EXERCICES À FAIRE:
#1 Recopiez tel quel tout le passage du texte sur ce que les Juifs ont en commun, de « Réflechir sur ce » jusqu'à « du terme. (1) ».
#2 D'après le texte sur ce que les Juifs ont en commun, qu'ont-ils en commun d'un point de vue à la fois historique et métaphysique ?

TEXTE DE LECTURE:
# # # # #
Réflechir sur ce que les Juifs ont en commun, c’est certes examiner ce qui fonde leur communauté, au sens le plus générique et presque tautologique du terme. (1)
En réalité, les définitions du lien social se font aussi négativement, à partir des risques de dé-liaison, de fracture et de rupture, comme on a voulu le montrer dans le premier colloque de Gesher (2). D’un point de vue à la fois historique et métaphysique, les Juifs ont en commun l’Alliance et le Livre. L’Alliance ne fond pas en une coulée uniforme un peuple métallisé. Elle réunit les douze rameaux, les chevatim, issus de l’histoire des Patriarches et des Matriarches. Entre autres signes, l’attestent les liturgies plurielles du Korban Pessah et du loulav de Souccot. Quant au Livre, on ne répètera jamais assez que si son étude obéit aux règles les plus strictes de la pensée scientifique, telles que les expose par exemple Malbim dans Ayelet Hachah ’ar, elle ne se réduit pas a une glose totalitaire. La lecture du Livre, du Sepher Torah, est simultanément individuelle et collective, arborescente et liante. Cependant, de par le monde, les communautés juives, qui ne sont pas — ou pas encore — réunies en Eretz Israel, doivent faire la preuve de leur unité dans les différents pays où elles vivent, lorsqu’elles ne sont plus contraintes d’y seulement survivre. C’est la que s’éprouve la solidité véritable de ce fil triple (h ’out hamechoulach), de ce lien si fort dont nos Sages disent que ce n’est pas de sitôt qu’il se romprait (3).
# # # # #
DONNÉES ENREGISTRÉES:
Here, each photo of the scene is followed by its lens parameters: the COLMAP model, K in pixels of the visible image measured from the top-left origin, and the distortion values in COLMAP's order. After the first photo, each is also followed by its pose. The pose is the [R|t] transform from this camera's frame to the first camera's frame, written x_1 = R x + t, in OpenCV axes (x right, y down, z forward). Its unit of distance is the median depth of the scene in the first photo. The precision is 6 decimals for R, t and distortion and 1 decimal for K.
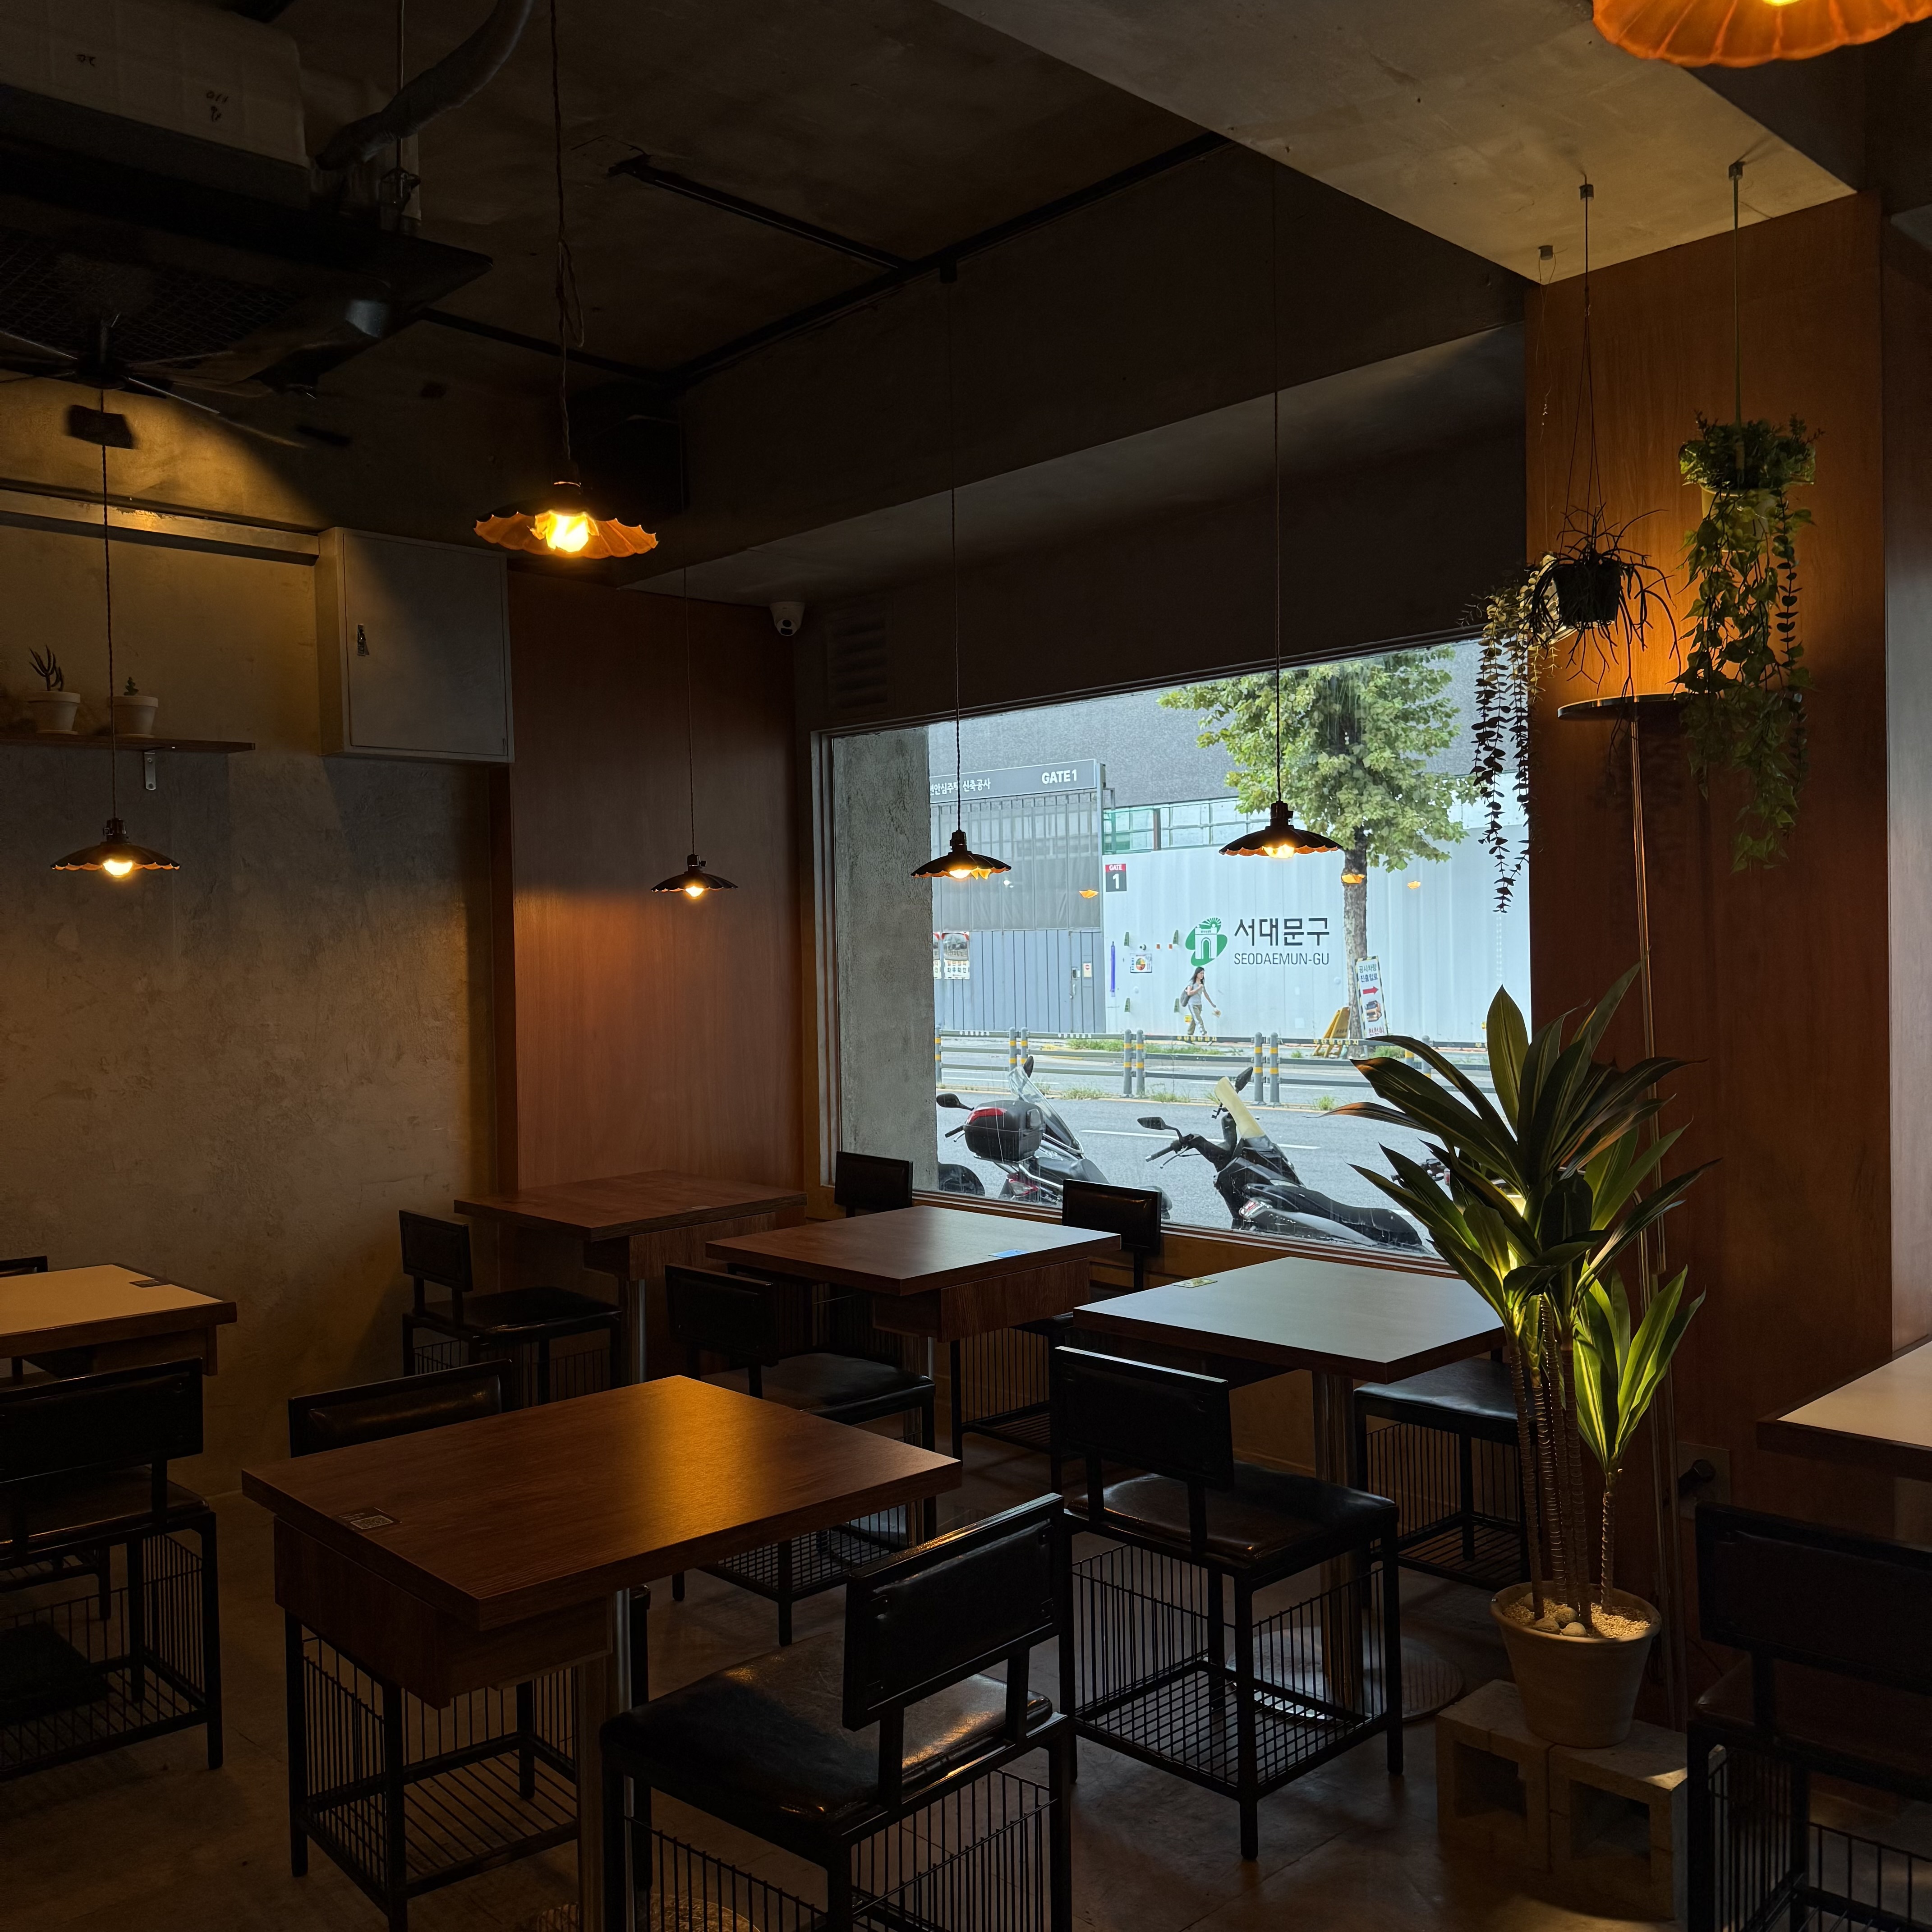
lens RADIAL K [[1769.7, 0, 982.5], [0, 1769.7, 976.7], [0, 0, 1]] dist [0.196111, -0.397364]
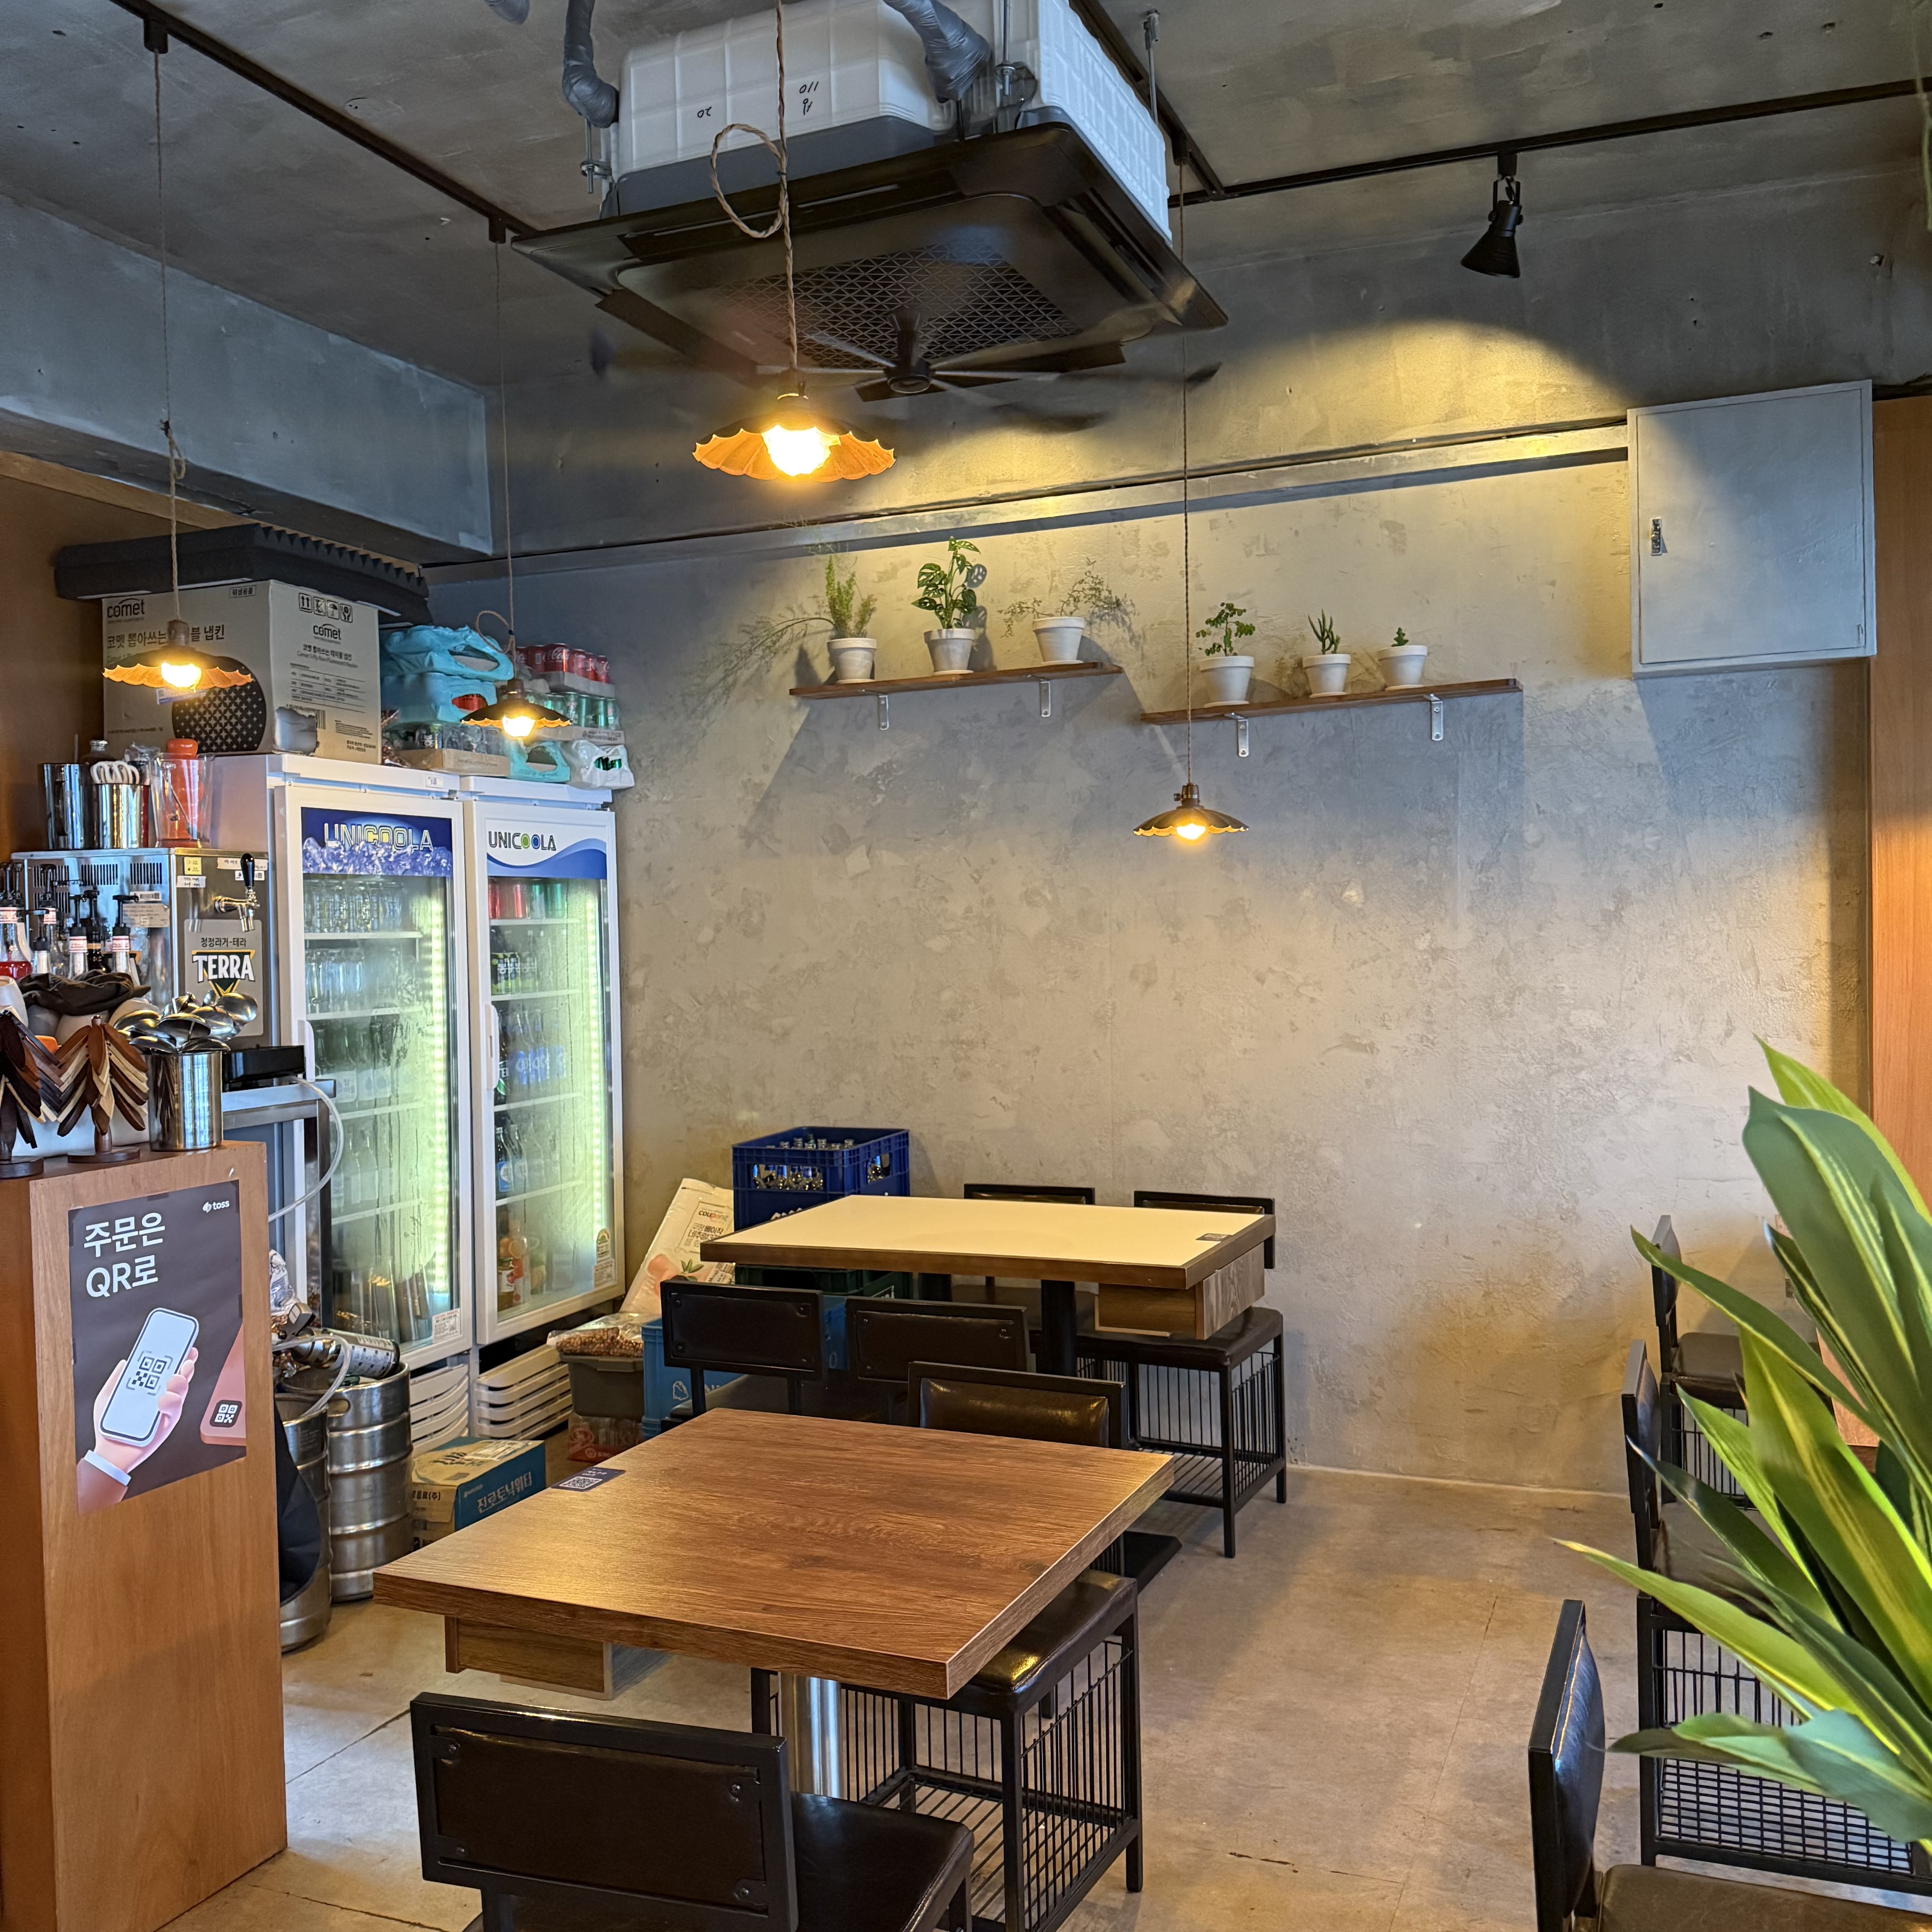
# # # # #
RÉSULTATS DES EXERCICES:
#1
Réflechir sur ce que les Juifs ont en commun, c’est certes examiner ce qui fonde leur communauté, au sens le plus générique et presque tautologique du terme. (1)

#2 L'Alliance et le Livre.